Despite his obvious pride in his country, Nikpai has been less than impressed by the support offered to the Afghan taekwondo team. They needed more equipment, he says, and more regular wages.
Team members can receive a monthly government stipend of 500-700 Afghanis (around $10-$14.50), but even this modest payment often fails to materialise.
"We are getting a lot of medals for Afghanistan, the government should look after these people," he says. "We hope to have better facilities before the fight, for all fighters. The government should be preparing for that."

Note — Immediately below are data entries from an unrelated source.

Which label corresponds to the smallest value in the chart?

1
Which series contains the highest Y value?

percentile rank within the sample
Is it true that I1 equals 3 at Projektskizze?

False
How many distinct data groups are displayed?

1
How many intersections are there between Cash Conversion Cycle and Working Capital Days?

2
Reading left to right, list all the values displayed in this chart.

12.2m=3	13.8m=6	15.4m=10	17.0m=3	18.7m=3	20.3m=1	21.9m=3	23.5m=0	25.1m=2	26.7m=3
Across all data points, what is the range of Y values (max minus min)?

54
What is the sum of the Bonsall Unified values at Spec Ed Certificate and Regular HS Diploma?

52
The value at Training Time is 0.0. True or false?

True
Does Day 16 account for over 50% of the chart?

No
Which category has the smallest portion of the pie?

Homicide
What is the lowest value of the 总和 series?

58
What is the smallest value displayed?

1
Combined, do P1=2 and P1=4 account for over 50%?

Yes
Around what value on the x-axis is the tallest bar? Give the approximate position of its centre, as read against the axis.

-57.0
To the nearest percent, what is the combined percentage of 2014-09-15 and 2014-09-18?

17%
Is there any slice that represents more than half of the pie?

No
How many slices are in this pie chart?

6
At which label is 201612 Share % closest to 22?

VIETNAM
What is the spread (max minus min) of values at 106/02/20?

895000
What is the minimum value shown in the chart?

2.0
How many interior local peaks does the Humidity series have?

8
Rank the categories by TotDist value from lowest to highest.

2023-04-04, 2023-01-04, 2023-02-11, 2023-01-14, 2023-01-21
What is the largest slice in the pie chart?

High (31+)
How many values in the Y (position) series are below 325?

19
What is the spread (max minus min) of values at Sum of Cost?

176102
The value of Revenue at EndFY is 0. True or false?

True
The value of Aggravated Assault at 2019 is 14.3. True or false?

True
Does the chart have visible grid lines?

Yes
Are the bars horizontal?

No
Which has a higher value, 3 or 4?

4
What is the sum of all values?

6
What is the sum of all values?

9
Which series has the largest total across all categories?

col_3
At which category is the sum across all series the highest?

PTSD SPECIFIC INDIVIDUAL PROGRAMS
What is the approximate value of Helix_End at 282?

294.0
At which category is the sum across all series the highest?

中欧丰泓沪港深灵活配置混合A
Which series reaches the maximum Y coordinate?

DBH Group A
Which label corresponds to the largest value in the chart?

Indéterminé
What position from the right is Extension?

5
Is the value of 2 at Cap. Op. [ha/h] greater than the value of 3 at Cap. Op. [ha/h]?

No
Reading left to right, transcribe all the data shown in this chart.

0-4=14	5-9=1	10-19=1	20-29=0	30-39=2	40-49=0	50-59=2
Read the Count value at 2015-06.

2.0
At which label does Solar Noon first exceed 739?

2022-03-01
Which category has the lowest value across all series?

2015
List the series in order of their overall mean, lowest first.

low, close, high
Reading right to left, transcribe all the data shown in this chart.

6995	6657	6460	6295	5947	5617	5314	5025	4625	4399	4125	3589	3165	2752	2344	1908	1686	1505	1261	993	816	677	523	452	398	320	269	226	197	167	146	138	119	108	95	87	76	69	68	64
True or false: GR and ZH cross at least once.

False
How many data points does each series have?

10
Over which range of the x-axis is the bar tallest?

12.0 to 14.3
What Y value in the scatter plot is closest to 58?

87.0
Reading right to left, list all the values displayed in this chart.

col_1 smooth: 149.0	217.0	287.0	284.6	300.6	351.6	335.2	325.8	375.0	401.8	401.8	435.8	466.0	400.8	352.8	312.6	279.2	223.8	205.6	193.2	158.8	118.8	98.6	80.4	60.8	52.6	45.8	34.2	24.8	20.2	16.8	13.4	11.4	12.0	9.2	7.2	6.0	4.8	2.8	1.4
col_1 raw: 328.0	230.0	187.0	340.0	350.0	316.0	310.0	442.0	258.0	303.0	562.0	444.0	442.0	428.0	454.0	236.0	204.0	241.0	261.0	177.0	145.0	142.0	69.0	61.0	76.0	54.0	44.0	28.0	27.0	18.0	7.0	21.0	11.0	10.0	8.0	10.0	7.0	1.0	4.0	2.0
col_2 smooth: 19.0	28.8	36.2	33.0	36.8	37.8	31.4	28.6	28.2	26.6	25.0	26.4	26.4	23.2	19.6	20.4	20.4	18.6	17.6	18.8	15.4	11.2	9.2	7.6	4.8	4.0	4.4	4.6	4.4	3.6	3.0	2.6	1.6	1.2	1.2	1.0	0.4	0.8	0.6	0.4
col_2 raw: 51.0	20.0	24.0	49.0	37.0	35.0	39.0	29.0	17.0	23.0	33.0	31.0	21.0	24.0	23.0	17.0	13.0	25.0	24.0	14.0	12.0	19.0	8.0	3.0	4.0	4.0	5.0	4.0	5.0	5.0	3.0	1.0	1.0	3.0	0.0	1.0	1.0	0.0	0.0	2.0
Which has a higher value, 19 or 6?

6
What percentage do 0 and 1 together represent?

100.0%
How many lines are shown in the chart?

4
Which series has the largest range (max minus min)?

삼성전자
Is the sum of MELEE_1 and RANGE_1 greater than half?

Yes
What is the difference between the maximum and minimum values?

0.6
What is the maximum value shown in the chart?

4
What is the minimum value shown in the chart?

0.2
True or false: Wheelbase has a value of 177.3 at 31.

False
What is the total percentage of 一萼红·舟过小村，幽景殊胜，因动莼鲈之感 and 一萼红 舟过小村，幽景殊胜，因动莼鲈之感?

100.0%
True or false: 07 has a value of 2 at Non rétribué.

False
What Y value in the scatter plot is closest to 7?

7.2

"Athletes should have security," he adds. "When they have security, they can train well, they can fight well, and they can win medals."
'At the Olympics, all of the sportsmen are champions'
Image: Rohullah NikpaiPhotographs: Reuters
Nikpai has been winning medals since the age of 19, when he took gold in his first major competition in India. Two years later, he was an Olympian.
If his most recent training under the guidance of coaches Bashir Taraki and Korea's Min Sin-hak takes him through qualification, he will be fighting for Olympic gold in east London's ExCel centre next August.
While the sport, whose name translates from Korean as "the way of foot and fist", is dominated by South Korea and China, Nikpai is loath to be drawn on the fighters he expects to prove toughest to beat.
"At the Olympics, all of the sportsmen are champions," he adds with a smile.
Having been first inspired to enter the sport by his brother Habib, he now trains twice a day with the national team. Competing at the Olympic Games was a longstanding goal for him, even during his early years in local competitions in Kabul.
"When I started out in competitions, I made a lot of mistakes, I got knocked down," he says. "I got a lot of experience from that."
"In 2006, when I got gold medal at the south Asia games, I felt like I was ready to fight in an Olympic match."
Given that it took him only two years to claim a bronze medal in Beijing, the additional four may be long enough to lift him two more places on the podium.